Once you find a book in the Bookstore
Click or tap on a specific book and you get a kind of pop-up card about it. What’s on the card depends to an extent on the book’s publisher, but typically you get at least:
- Series number, if there is one
- Title
- Author
- Star rating (and number of ratings)
- Price to buy
- “Want to Read” and “Sample” buttons
- A Share icon
- Promotion for the audiobook version
- Publisher’s description
Once you find a book in the store, you can buy it, get a sample, or just scroll through a lot of detail
Very often, the book card will also contain a review from Publisher’s Weekly, and surprisingly often also one from Apple Books staff too. There’s usually a section for user reviews as well.
After all of those there is always a lot of detail about page count (in the printed version), plus language, year of publication, and so on.

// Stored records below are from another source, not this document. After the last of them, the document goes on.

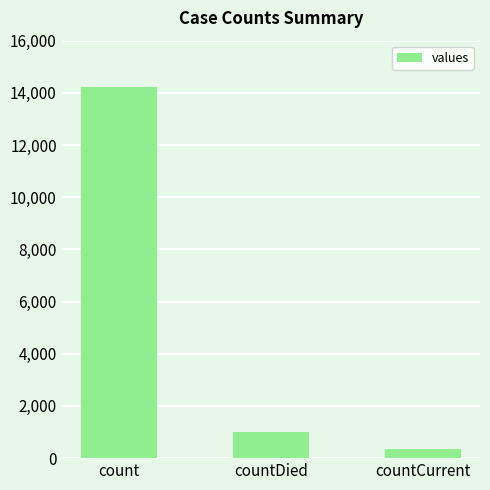

What is the difference between the second highest and minimum values?

678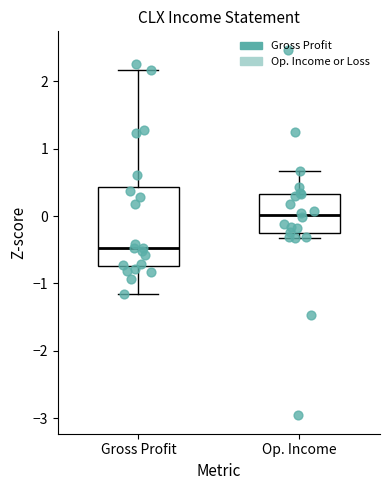

Which box has the highest median line?

Op. Income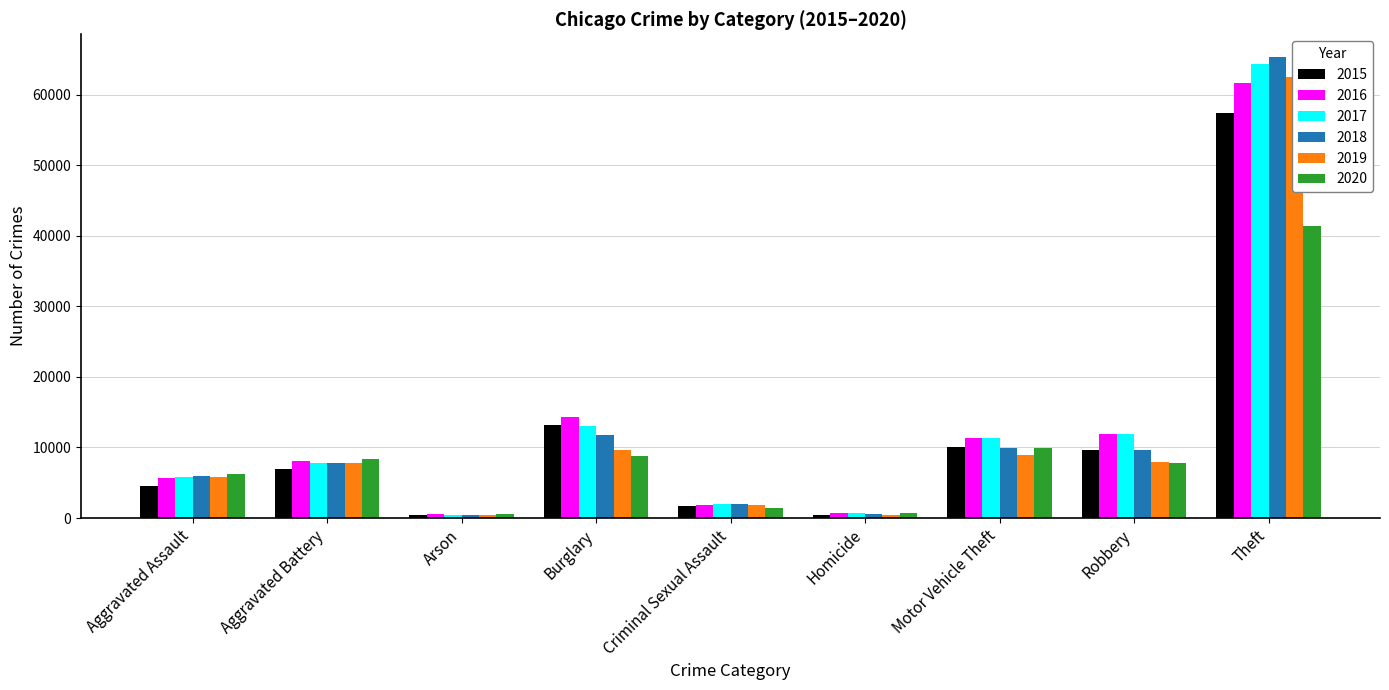

How many categories are shown in the chart?

9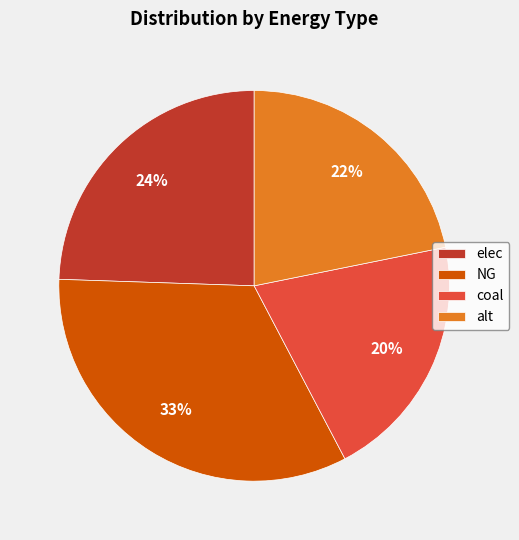

The coal slice represents 20% of the pie. True or false?

True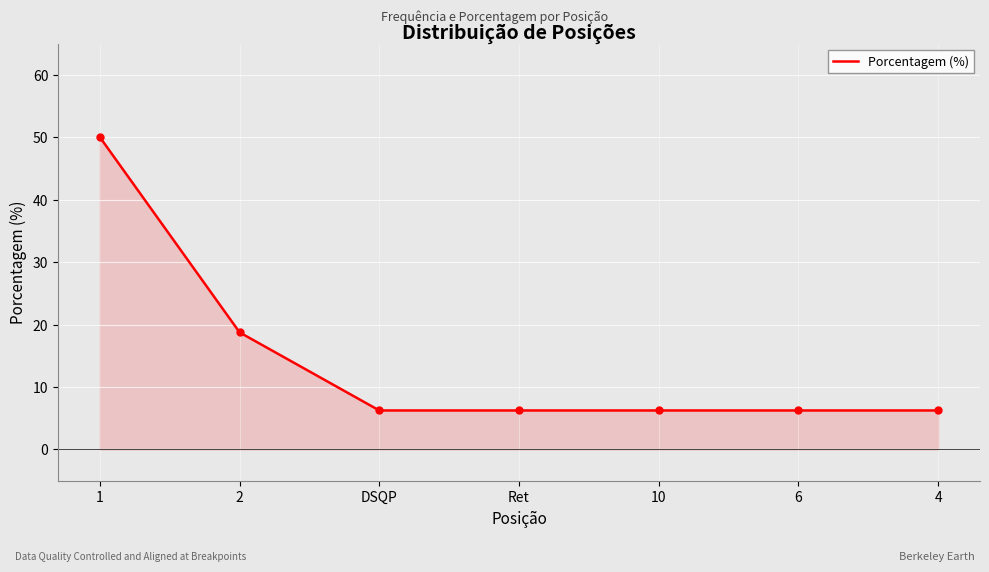

Approximately how many times larger is the value at 1 compared to DSQP?

8.0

If you know you want the book, you can just ignore everything and click on the price.
When you’re not so sure, though, you have the option to click on Want to Read, or Sample. On the Mac, you get both, while on the iPhone there’s just Buy and Sample on the card, with Add to Want to Read under an ellipses icon.
Want to Read and Sample are practically the same option. They both download the start of a book for you try out, but Want to Read also adds it to a collection of the same name.
Only, if you tend to scroll through your library’s All section — instead of through a collection you’ve named, or one such as Finished — you see the sample. It isn’t just saved into that Want to Read collection, so the result is that your library still gets clogged up with samples.
But give Apple some credit here because at least it understands how sample books work. A sample is the first chapter or two — the amount you get in the sample is decided by the publisher — and if you like it, you can then buy the whole thing.
You can buy the whole book at any point, but you are especially prompted to when you reach the end of the sample.
So you buy it and what Apple does is replace the sample in your library with the whole book. It also remembers where you read up to in the sample, so you can now just tap on the book and carry on reading from where you are.
Amazon Kindle sometimes does this too. But for reasons passing understanding, often it won’t and instead your Kindle library has both the full book and the sample.
Apple Books is built by readers
The fact that Amazon Kindle sometimes does this thing with keeping the sample around and sometimes not, is clearly a bug. But it’s also an indication that perhaps the developers aren’t readers and so haven’t even noticed the problem.
Apple Books developers could well be non-readers too, but it always feels as if they are deeply into books. Getting that sample business right feels like they know how this should work because they are readers too.
And then there is just the overall fact that any Apple Book will look better to the eye, will present a better reading experience, than Kindle or so far any other e-reader.
Just as some people can’t bear iPhone screens without ProMotion and others simply cannot see it, this is all subjective. But if you do care about typography, if you do appreciate a better reading experience, Apple Books is the one to beat.